Removing sensitive data from GitLab

Hi, this is more of a sanitizing sensitive data scenario with regards to GitLab but my question is simple. If I’m a GitLab admin and I found one of my users inadvertently pulling sensitive data (hardcoded variables) into their repo by accident, aside from obliterating the entire repo itself, is there anything else that needs to be done/performed to ensure the data actually gets destroyed within GitLab itself?

Your terminology is confusing, with respect to “one of my users inadvertently pulling sensitive data into their repo”, but I will interpret it as “another person with write access to the repo has pushed sensitive data to the repo”.

With git, there is no way to delete a particular commit in the history, without deleting all subsequent commits. But you can use a script that recreates all the subsequent commits, they would then be created as new commits with new commit hashes, so everyone using the repo would have to stop working while this is done, and then pull all the new commits. (Beware: This is a tricky operation that requires serious coordination, but it can be done).
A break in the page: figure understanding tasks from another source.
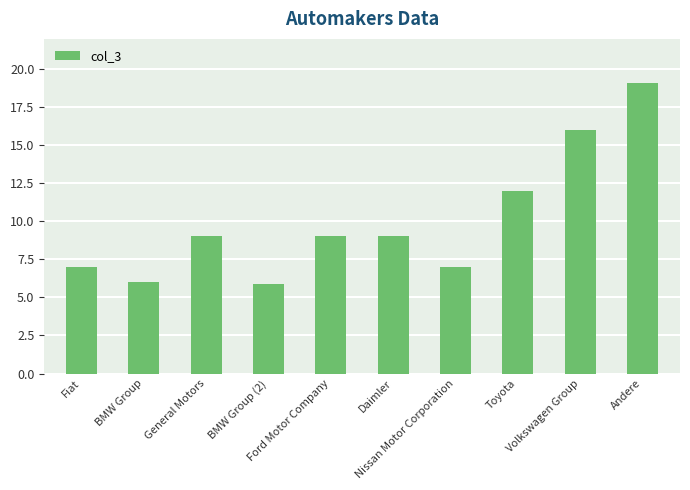

What is the label of the 9th bar from the left?

Volkswagen Group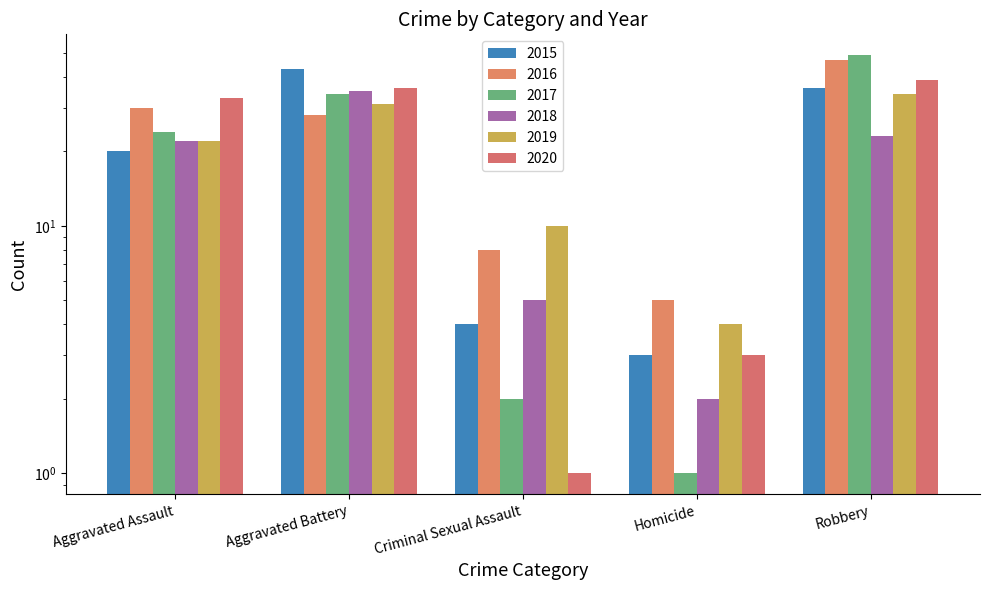

List the series in order of their peak value, highest first.

2017, 2016, 2015, 2020, 2018, 2019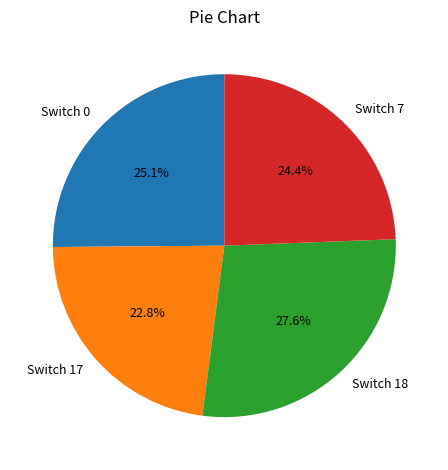

Between Switch 7 and Switch 17, which is larger?

Switch 7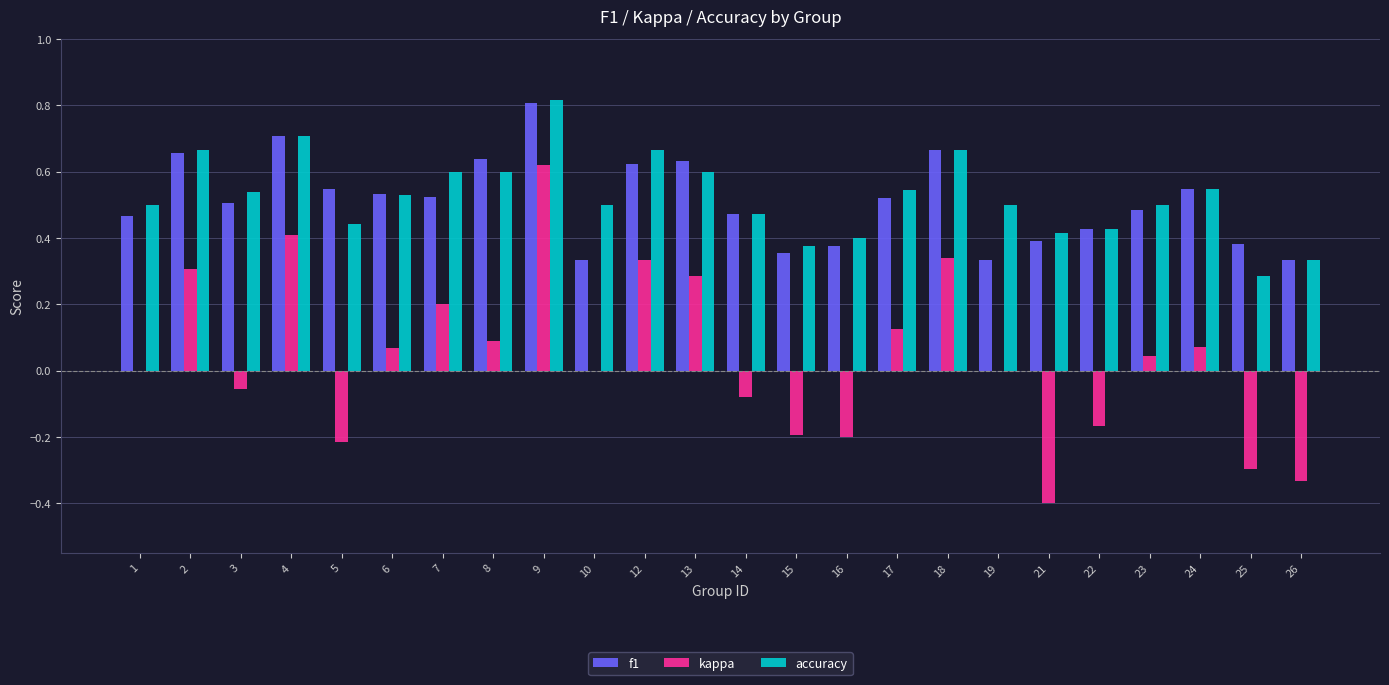

What is the sum of all accuracy values?

12.6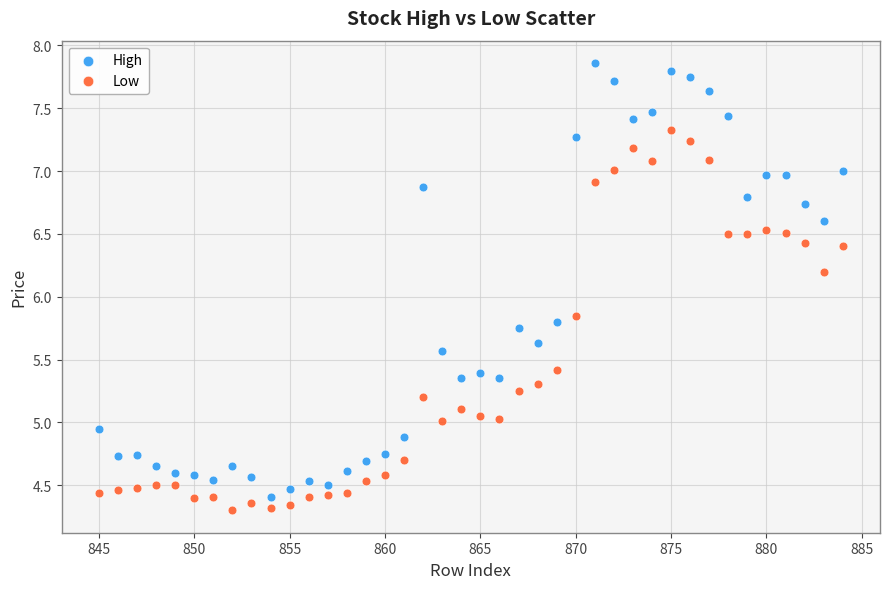

Which series reaches the minimum Y coordinate?

Low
If you do that, and then Run Housekeeping in the repo settings, I believe that all traces should eventually disappear.

Hi Mattias,

You’re correct. I meant to say “one of my users inadvertently pushing sensitive data onto their repo”. Yep, unfortunately historical git commits would have to be overwritten or flushed. It’s a pain but I guess this is also a learning experience with properly using “.gitignore”.

Thanks,